[Opening SOURCE INFORMATION section]
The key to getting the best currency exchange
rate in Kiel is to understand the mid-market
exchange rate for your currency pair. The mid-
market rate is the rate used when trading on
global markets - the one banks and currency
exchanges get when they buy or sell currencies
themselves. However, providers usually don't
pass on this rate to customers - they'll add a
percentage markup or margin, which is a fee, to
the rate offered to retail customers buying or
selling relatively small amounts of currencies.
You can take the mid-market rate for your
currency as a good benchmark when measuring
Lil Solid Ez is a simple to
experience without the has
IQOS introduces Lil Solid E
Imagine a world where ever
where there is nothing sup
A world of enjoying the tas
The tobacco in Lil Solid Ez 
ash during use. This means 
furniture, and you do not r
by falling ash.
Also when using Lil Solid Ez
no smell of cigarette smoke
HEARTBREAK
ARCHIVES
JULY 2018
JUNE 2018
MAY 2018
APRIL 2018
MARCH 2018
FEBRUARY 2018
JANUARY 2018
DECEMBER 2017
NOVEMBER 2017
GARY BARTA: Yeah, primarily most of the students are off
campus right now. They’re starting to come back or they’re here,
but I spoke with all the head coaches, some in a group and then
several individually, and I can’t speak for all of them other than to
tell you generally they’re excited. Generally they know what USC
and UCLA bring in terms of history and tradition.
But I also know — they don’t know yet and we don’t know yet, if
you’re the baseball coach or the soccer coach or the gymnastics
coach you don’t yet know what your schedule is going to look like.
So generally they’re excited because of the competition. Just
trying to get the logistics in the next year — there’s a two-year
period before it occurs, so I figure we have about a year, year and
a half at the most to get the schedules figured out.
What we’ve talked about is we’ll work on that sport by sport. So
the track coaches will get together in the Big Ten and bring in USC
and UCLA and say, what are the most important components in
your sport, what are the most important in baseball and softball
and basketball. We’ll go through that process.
[Closing SOURCE INFORMATION section]
WRITTEN TASK: Which lines in the entries contain the word "currencies"? Pull out each of them in full.

COMPLETED TASK:
exchanges get when they buy or sell currencies
selling relatively small amounts of currencies.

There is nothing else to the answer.